The installation Trompe l’oeil (2016) registers multiple levels of reality, as its title suggests: the contents of the artist’s California living room – a television monitor, a coffee table and stack of boxed games, a divan and chair, house plants – are cornered by two photographic wall murals depicting the original interior. Another wall holds 38 small, framed reproductions of archival images illustrating various colonial engagements – ethnography, slavery, cartography, botany – hung salon-style like family portraits. The spectre of colonialism darkens even the most private domestic sphere. The living room window in the mural looks out onto Matera, Italy – the location that Pier Paolo Pasolini selected for his film The Gospel According to St. Matthew (1964), over historically authentic Palestinian sites the director deemed ‘too wretched’. Three photographs of slaves from the collection of archeologist T.E. Lawrence have been taped to the wall; a didactic notes that the slaves were Arab-owned and that these images, archived in London’s Imperial War Museum, are displayed here without permission. An 8-minute looped video mixes short choppy segments showing the artist engaged in domestic activities – making tea, sitting on a toilet, embracing her lover – as well as reworking archival images, such as an encounter between an explorer and an indigenous person. Images of partially open doors and handles recall Edward Said’s text about another artist of Palestinian descent, Mona Hatoum: The Entire World as a Foreign Land (2000), in which Hatoum’s unwelcoming domestic installations, ‘designed to recall and disturb at the same time’ are said to register the ‘silent catastrophe’ of diasporic dislocation. A shot of the artist’s hand starting and stopping a vinyl recording of cinematic sound effects provides a jarring soundtrack of circus music, bells and a baby’s cries.

Basma Alsharif, The Story of Milk and Honey, 2011, installation view. Courtesy: Museum of Contemporary Art, Toronto; photograph: Tom Arban Photography Inc.

The imaginative narratives of Alsharif’s work unravel official histories of patriarchy and colonization. In the video Girls Only (2014), a young woman sits in the Athenian Panathenaic stadium playing a nonsensical rhyming game, undercutting the male prowess promoted in a series of five Olympic Games posters that hang alongside the monitor.
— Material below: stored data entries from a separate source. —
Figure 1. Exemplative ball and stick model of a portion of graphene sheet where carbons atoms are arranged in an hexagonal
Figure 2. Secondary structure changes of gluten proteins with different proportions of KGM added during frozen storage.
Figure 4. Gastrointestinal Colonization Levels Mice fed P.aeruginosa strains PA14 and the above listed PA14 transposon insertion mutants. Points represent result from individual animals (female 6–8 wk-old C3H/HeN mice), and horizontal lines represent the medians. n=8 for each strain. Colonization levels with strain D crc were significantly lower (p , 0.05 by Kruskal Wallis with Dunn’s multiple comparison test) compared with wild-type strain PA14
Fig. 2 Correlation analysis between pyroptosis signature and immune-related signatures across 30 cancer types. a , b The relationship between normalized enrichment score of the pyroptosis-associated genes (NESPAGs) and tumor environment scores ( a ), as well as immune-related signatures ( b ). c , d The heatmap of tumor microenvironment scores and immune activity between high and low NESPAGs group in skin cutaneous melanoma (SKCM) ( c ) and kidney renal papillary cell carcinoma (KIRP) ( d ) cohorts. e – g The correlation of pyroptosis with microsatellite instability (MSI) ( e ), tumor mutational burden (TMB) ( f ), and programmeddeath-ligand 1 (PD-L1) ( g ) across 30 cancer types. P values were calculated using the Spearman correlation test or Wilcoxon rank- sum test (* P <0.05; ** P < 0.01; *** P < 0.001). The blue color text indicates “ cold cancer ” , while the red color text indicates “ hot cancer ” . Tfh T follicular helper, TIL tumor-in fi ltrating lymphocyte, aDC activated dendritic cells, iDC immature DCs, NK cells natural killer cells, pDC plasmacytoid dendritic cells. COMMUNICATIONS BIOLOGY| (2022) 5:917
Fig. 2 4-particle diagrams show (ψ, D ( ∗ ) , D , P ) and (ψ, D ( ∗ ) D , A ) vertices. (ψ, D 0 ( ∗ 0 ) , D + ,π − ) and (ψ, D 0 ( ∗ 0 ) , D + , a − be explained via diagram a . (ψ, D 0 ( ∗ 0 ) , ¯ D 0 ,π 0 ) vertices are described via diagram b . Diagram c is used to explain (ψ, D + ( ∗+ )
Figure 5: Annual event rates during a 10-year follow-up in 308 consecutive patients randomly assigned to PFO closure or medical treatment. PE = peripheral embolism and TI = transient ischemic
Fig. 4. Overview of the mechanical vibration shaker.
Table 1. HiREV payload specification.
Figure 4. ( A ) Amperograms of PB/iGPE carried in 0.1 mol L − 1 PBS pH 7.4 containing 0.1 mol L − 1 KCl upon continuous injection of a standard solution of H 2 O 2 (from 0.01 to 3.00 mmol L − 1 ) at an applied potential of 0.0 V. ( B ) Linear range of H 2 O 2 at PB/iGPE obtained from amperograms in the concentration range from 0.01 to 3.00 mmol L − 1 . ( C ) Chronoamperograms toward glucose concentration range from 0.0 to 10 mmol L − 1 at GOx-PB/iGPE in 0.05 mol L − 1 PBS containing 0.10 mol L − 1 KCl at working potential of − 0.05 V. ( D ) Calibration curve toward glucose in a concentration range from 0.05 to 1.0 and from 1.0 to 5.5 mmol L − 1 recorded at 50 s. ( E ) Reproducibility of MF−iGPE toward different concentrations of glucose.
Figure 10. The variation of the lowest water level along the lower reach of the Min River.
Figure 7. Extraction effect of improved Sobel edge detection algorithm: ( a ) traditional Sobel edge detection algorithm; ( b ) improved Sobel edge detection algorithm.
At the center of A Philistine (2019), comfortable chairs invite visitors to sit and read a novella co-written by the artist, several copies of which sit in a packing crate between them; these chairs also figure in the story itself, which begins in a Cairo furniture store, winds back through time and space - through France, Beirut, 1935 Gaza, and settling in Ancient Egypt - to reimagine a borderless terrain, before its fragmentation by Israeli walls.

Rejecting more polemical forms of art, such as the militant cinema of the Palestinian Film Unit, Alsharif employs different strategies, such as montage and imaginative narratives, to deconstruct the binary between oppressor and victim. Tireless in her imaginative process, she sorts through the debris of the past in order to envision an existence unfettered by barriers.

Main Image: Basma Alsharif, 'Trompe l’Oeil', 2016, installation view. Courtesy: Museum of Contemporary Art, Toronto; photograph: Tom Arban Photography Inc.

Jill Glessing is a writer and lecturer in Art History at York University and Ryerson University, Ontario.